Выбрать главу

Статья Ф. М. Достоевского была первой из посвященных им живописцам. «Увидьте человека, дайте же нам их как людей, если вы художник», — говорил он. Даже падший человек где-то в глубине души своей остается христианином — такова была его главная мысль.

Если Ф. М. Достоевский говорил о необходимости художественной правды в зарождающейся русской живописной школе, об изображении христианина, религиозных чувств и образов, то есть видел назначение художника в том, чтобы нести в общество учение Христа, то художественный критик В. Стасов придерживался иных идей.

Скажем несколько слов о нем — фигуре яркой, темпераментной. Увлеченность не позволяла ему в полной мере понять суть тех или иных явлений, и потому он нередко трактовал их ошибочно и намечал порой ложные ориентиры. Определяя «свои задачи», «свое содержание», «свои сюжеты» в «нашем искусстве», он в качестве образцов называл картины В. Якоби «Привал арестантов», М. Клодта «Последняя весна». «Это только пробы молодых, начинающих талантов, — писал Стасов. — Но чувствуешь какое-то счастье перед этими пробами. Где уже существуют эти пробы — и с какою истиной и силой, там искусство идет в гору, там ожидает его впереди широкое будущее».

Далеко не все разделяли энтузиазм В. Стасова. Вот что писал Ф. М. Достоевский о картине М. Клодта: «Больная, умирающая девица сидит в большом кресле против открытого окна. У нее чахотка, дольше весны она не проживет, и домашние это знают. Сестра ее стоит у окна и плачет; другая сестра стоит возле больной на коленях. За ширмами отец умирающей и мать сидят и толкуют между собой. Невеселый должен быть их разговор; нехорошо положение умирающей, скверно положение сестер ее, и все это освещено прекрасным, ярким весенним солнцем. Вся картина написана прекрасно, безукоризненно, но в итоге картина далеко не прекрасная. Кто захочет повесить такую патологическую картину в своем кабинете или в своей гостиной? Разумеется, никто, ровно никто… Клодт 2-й представляет нам агонию умирающей и с нею почти что агонию всего семейства, и не день, не месяц будет продолжаться эта агония, а вечно, пока будет висеть на стене эта прекрасно выполненная, но злосчастная картина.
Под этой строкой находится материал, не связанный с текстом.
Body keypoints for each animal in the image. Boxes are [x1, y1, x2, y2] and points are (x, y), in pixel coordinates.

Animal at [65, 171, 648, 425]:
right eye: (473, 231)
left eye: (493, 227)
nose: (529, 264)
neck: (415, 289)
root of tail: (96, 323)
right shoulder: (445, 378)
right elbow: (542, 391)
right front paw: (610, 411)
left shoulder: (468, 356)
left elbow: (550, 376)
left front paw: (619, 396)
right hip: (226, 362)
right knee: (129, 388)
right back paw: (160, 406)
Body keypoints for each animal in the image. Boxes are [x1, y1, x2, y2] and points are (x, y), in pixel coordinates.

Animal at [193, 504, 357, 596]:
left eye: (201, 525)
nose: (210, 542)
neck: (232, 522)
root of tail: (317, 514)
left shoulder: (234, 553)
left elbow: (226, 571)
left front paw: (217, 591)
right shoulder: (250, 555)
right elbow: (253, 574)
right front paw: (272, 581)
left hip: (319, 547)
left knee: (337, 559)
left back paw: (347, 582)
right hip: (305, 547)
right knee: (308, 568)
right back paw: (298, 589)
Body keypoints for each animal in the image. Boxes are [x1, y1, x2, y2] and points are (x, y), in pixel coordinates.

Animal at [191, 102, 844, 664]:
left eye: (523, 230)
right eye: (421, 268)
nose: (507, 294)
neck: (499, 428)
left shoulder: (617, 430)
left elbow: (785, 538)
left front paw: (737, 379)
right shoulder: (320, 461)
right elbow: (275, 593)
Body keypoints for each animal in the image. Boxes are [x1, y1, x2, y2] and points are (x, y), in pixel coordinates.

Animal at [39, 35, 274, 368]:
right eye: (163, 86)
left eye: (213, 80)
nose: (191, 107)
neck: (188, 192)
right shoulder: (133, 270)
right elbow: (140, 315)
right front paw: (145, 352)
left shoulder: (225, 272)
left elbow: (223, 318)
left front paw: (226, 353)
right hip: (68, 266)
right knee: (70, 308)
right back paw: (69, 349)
Никакой зритель не выдержит — убежит. Нет, художественная правда совсем не та, совсем другая, чем правда естественная». Чувство художественной правды подчас изменяло В. Стасову, может, поэтому через несколько лет он станет именовать «поганой и дурацкой» речь Ф. Достоевского, сказанную на открытии памятника A. С. Пушкину. «Какой вздорный человек, всех ругает», — заметит о В. Стасове А. К. Толстой.
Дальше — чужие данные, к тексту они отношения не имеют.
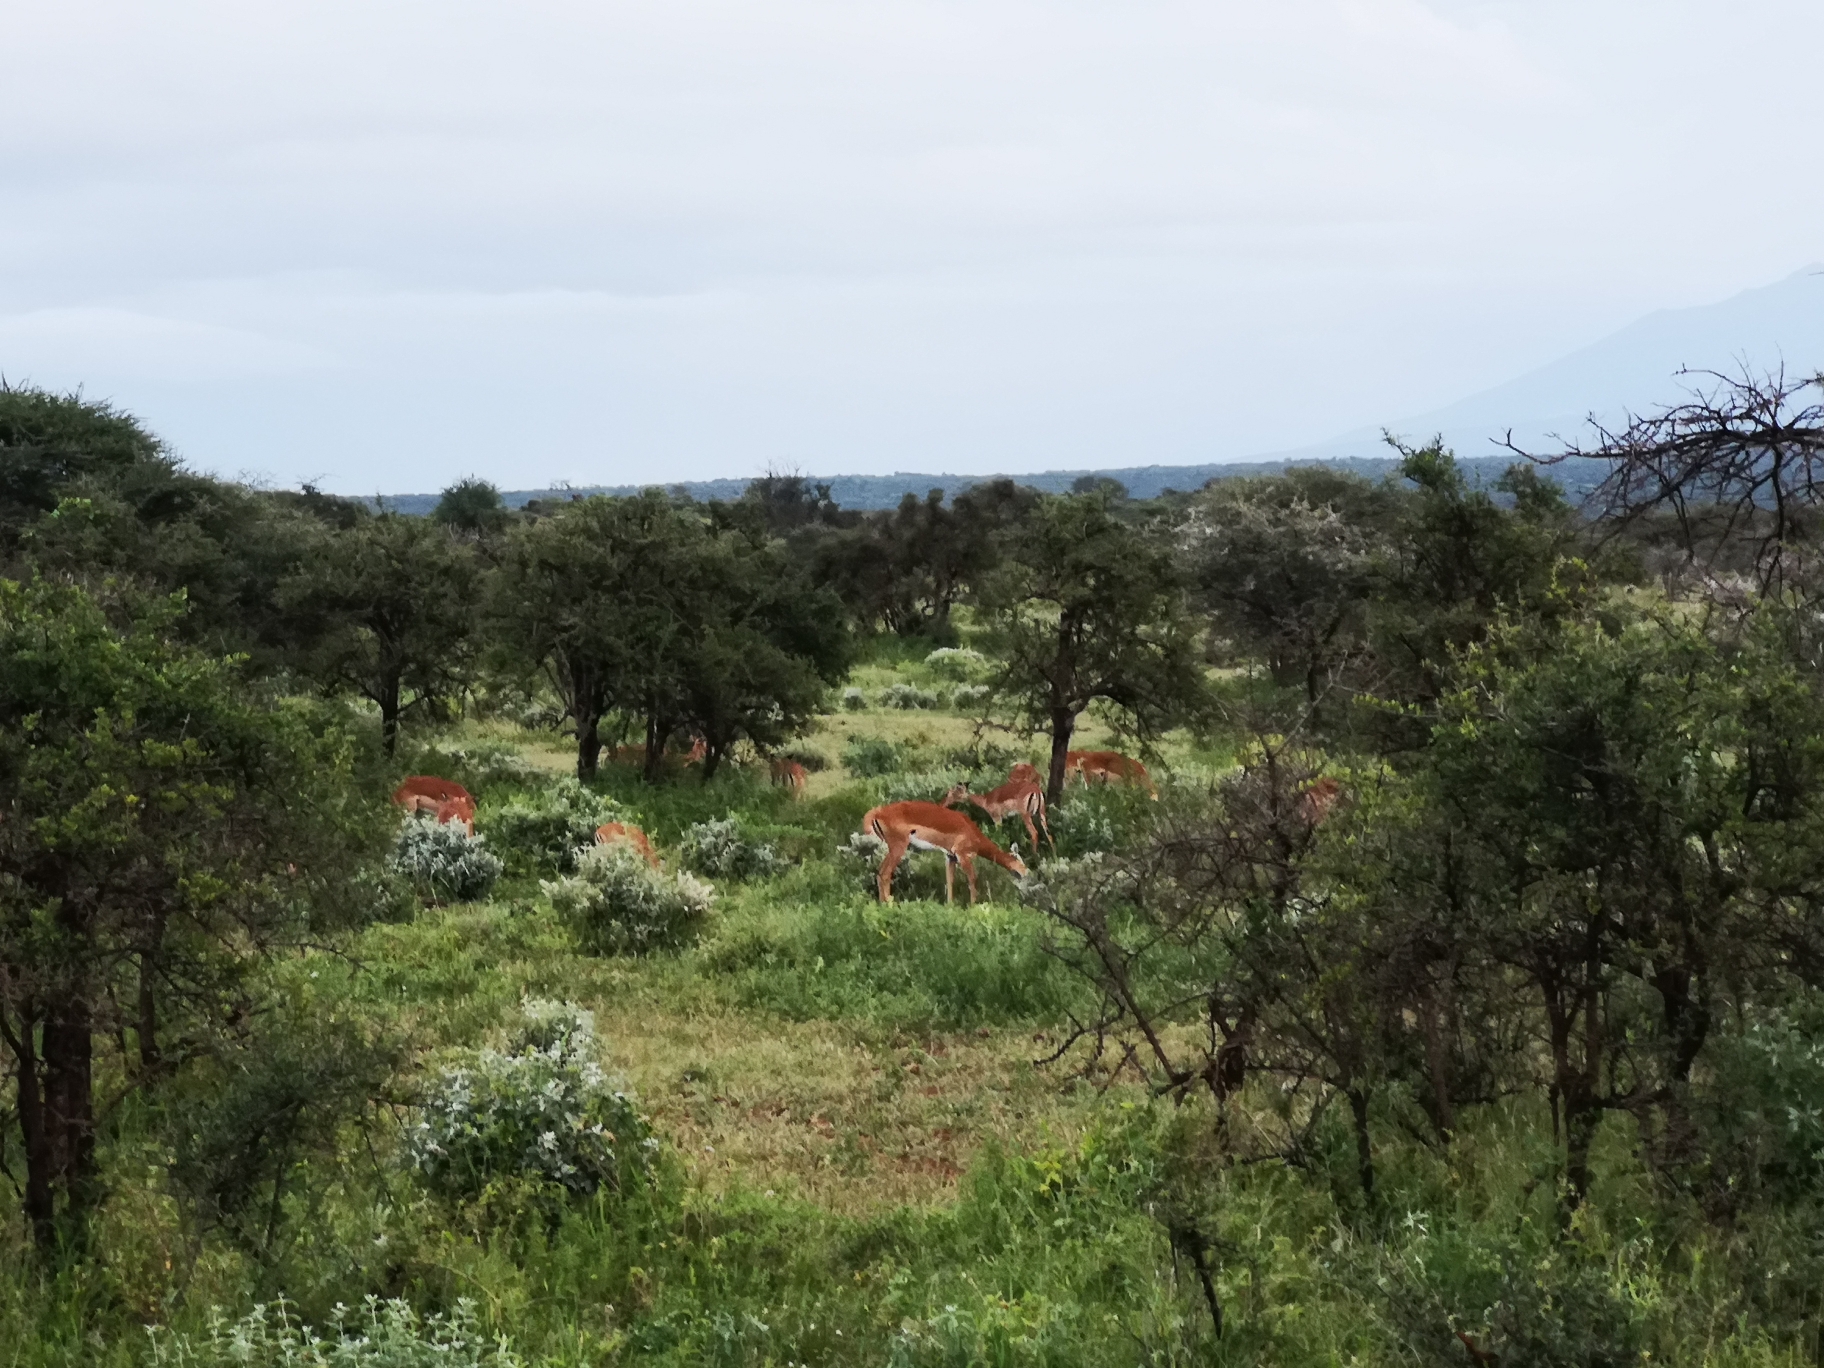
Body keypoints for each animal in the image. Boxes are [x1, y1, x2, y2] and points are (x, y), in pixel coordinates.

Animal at [857, 798, 1028, 904]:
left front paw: (950, 906)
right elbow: (972, 879)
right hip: (898, 847)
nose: (1026, 874)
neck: (972, 831)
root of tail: (877, 813)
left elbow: (949, 881)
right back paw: (888, 904)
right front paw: (973, 906)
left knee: (880, 873)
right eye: (1021, 861)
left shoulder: (950, 856)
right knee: (884, 874)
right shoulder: (962, 855)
Ратуя за отход от живописи на библейские темы, подчеркивая при этом «не сравненное ни с чем значение еврейского народа», «выше которого ни одного другого не существовало», ратуя за «широкое будущее русского искусства», B. Стасов страстно примется ругать и отрицать картину М. В. Нестерова «Видение отроку Варфоломею», в которой не увидел потребности художника выразить непостижимую, казалось бы, глубину духовности русского человека. Заметим здесь же, что такие разные люди, как В. В. Розанов и М. О. Меньшиков, смогли понять художника и выразили в статьях восторженное отношение к его творчеству. Именно В. Стасов и В. Григорович вместе с некоторыми художниками устроят суд над картиной.
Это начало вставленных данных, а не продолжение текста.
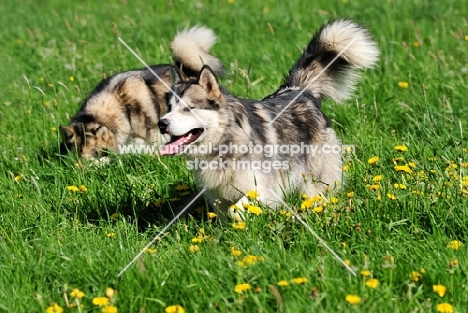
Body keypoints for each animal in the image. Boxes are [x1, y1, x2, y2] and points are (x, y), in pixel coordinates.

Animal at [159, 20, 378, 219]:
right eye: (169, 108)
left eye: (188, 108)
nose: (162, 123)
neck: (224, 142)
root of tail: (298, 90)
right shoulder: (218, 195)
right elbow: (223, 216)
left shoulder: (266, 187)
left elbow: (236, 211)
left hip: (314, 177)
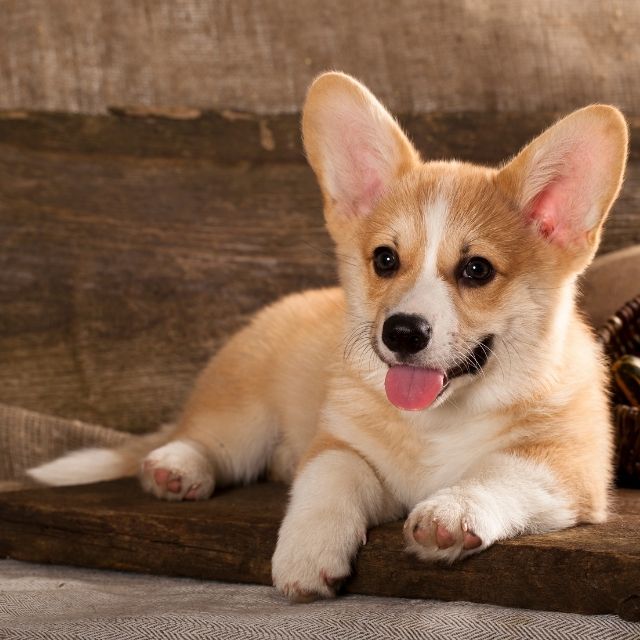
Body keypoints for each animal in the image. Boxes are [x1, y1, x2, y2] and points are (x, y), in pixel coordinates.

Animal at [28, 72, 624, 604]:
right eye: (385, 259)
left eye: (476, 270)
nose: (402, 332)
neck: (437, 421)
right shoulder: (338, 442)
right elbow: (329, 478)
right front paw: (306, 555)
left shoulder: (567, 468)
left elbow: (498, 471)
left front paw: (450, 512)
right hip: (245, 417)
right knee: (207, 440)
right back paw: (175, 469)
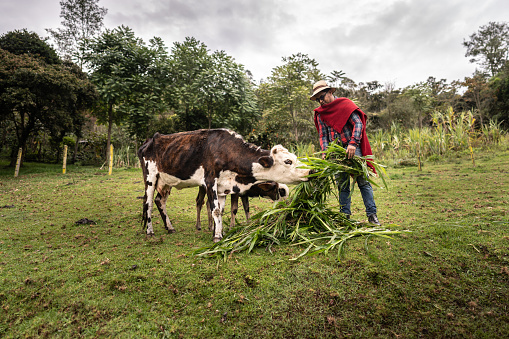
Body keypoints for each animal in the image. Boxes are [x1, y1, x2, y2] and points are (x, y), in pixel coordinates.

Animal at [137, 129, 308, 243]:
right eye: (288, 161)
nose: (310, 170)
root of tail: (148, 141)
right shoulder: (210, 181)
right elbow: (216, 210)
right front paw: (218, 236)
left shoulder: (223, 187)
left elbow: (222, 209)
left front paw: (219, 231)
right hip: (150, 177)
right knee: (149, 203)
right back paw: (150, 231)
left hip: (165, 182)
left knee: (160, 201)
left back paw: (170, 227)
Нападая на Академию художеств за то, что в картинах на русскую тему «не чуялось… ничего русского», и выслушав отповедь президента Академии Бруни, ворчавшего на то, что за критику берутся «неспециалисты», и объяснившего, что в настоящее время нет возможности писать картины на сюжеты из русской истории ввиду того, что и история сама еще не разработана, В. Стасов в ответ разразится негодованием: «Бедные мои! Не видать нам русских картин! Музей Бог знает когда поспеет, а с русской историей и того длиннее будет. Точно будто для наших картин непременно нужно со всею точностью узнать, был ли Рюрик литовец или норманн, а если этого не добьемся, то можно покуда побоку и всю остальную историю. Точно будто все задачи как раз засели в необъясненных местах!»